*ASSIGNMENT:* Below are some records. Return exactly their lines from the one containing "U.S. Government determination or policy." through the one containing "Residential solar panel", and drop the pictures.

Dataset entries
◇ ◇ ◇ ◇
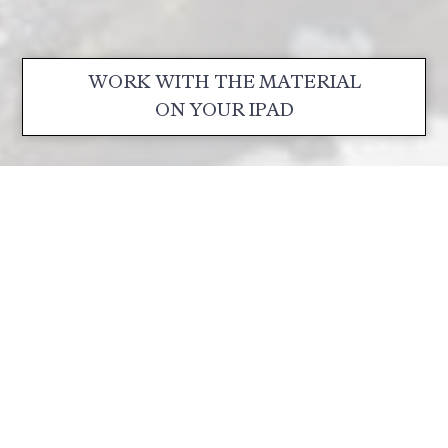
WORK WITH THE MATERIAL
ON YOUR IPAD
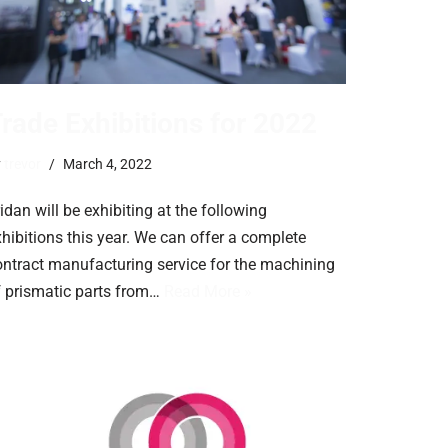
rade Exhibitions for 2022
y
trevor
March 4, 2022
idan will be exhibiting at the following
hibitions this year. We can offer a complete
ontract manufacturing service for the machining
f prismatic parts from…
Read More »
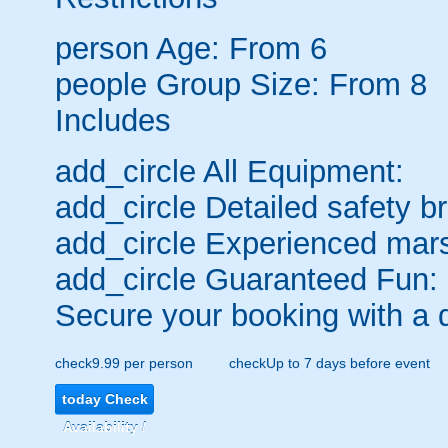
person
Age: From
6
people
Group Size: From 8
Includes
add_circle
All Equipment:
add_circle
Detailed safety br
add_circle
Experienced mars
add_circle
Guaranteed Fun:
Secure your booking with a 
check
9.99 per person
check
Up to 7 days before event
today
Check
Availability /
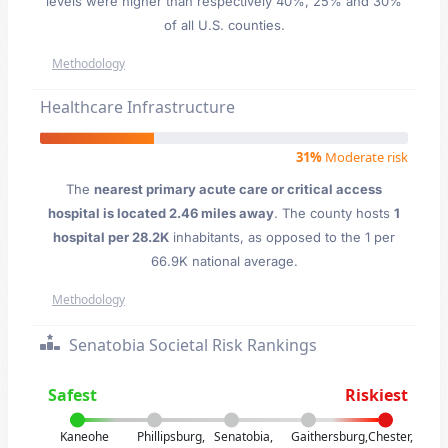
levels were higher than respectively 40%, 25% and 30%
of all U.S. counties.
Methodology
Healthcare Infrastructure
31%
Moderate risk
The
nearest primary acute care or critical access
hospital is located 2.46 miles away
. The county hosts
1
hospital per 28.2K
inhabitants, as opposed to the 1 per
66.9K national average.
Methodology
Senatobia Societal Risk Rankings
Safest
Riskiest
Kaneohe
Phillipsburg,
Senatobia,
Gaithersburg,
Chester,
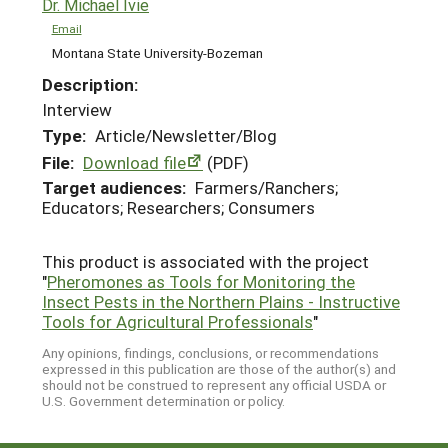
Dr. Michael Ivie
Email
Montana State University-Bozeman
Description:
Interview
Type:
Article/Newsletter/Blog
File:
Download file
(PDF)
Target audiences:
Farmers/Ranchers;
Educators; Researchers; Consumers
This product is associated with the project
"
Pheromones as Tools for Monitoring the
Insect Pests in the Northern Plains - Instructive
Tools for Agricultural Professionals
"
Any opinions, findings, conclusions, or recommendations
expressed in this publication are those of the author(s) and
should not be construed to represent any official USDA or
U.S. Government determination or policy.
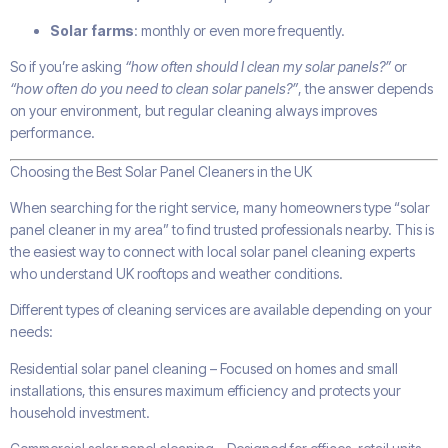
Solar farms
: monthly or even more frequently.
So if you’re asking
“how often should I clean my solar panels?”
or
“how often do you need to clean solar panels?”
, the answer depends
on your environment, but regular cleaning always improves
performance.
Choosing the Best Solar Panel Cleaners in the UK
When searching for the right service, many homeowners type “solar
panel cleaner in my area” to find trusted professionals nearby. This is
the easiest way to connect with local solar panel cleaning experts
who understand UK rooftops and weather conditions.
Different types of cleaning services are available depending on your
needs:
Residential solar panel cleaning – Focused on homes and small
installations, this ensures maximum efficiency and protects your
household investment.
◇ ◇ ◇ ◇
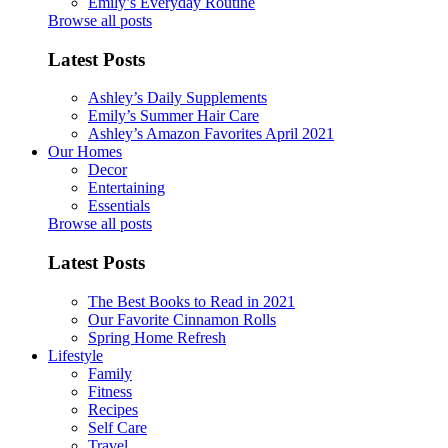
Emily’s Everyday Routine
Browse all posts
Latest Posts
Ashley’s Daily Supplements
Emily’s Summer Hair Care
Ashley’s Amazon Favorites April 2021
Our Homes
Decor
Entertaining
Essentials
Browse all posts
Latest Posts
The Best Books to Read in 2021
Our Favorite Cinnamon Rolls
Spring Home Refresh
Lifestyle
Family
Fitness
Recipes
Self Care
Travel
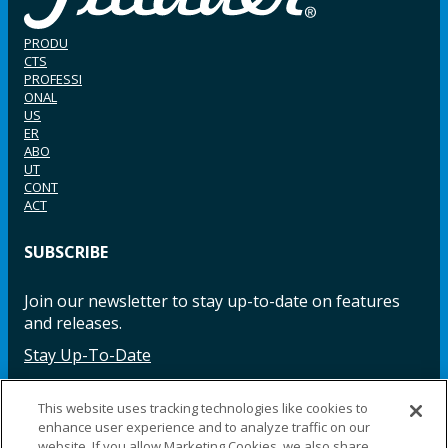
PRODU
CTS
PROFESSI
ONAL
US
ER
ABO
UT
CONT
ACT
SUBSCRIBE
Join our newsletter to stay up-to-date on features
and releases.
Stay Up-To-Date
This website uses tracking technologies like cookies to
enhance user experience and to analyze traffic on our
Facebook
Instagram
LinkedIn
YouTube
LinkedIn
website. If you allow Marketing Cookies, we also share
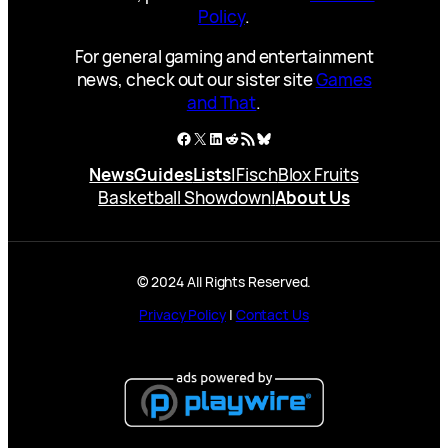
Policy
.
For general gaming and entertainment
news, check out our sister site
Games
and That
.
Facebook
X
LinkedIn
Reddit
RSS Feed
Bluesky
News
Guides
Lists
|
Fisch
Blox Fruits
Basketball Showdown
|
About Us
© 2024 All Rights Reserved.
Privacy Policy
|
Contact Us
◇ ◇ ◇ ◇
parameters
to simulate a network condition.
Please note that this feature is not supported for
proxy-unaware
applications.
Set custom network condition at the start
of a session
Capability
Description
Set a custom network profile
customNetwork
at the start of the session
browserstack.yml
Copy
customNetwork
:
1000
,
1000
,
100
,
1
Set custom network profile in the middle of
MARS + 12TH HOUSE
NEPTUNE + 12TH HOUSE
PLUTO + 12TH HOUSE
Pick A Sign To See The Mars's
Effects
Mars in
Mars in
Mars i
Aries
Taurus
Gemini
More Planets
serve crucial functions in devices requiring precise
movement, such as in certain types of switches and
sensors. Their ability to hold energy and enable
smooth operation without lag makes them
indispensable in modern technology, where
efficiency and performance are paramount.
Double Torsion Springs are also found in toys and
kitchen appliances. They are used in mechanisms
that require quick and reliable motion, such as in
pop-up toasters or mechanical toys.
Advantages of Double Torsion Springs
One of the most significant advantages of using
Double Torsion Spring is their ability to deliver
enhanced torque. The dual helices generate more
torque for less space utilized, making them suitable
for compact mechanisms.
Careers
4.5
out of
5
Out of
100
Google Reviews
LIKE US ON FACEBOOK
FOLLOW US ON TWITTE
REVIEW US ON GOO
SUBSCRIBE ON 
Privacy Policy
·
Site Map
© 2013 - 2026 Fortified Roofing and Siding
◇ ◇ ◇ ◇
*SOLUTION TO THIS PROBLEM:*
U.S. Government determination or policy.
Solar farms
: monthly or even more frequently.
So if you’re asking
“how often should I clean my solar panels?”
or
“how often do you need to clean solar panels?”
, the answer depends
on your environment, but regular cleaning always improves
performance.
Choosing the Best Solar Panel Cleaners in the UK
When searching for the right service, many homeowners type “solar
panel cleaner in my area” to find trusted professionals nearby. This is
the easiest way to connect with local solar panel cleaning experts
who understand UK rooftops and weather conditions.
Different types of cleaning services are available depending on your
needs:
Residential solar panel cleaning – Focused on homes and small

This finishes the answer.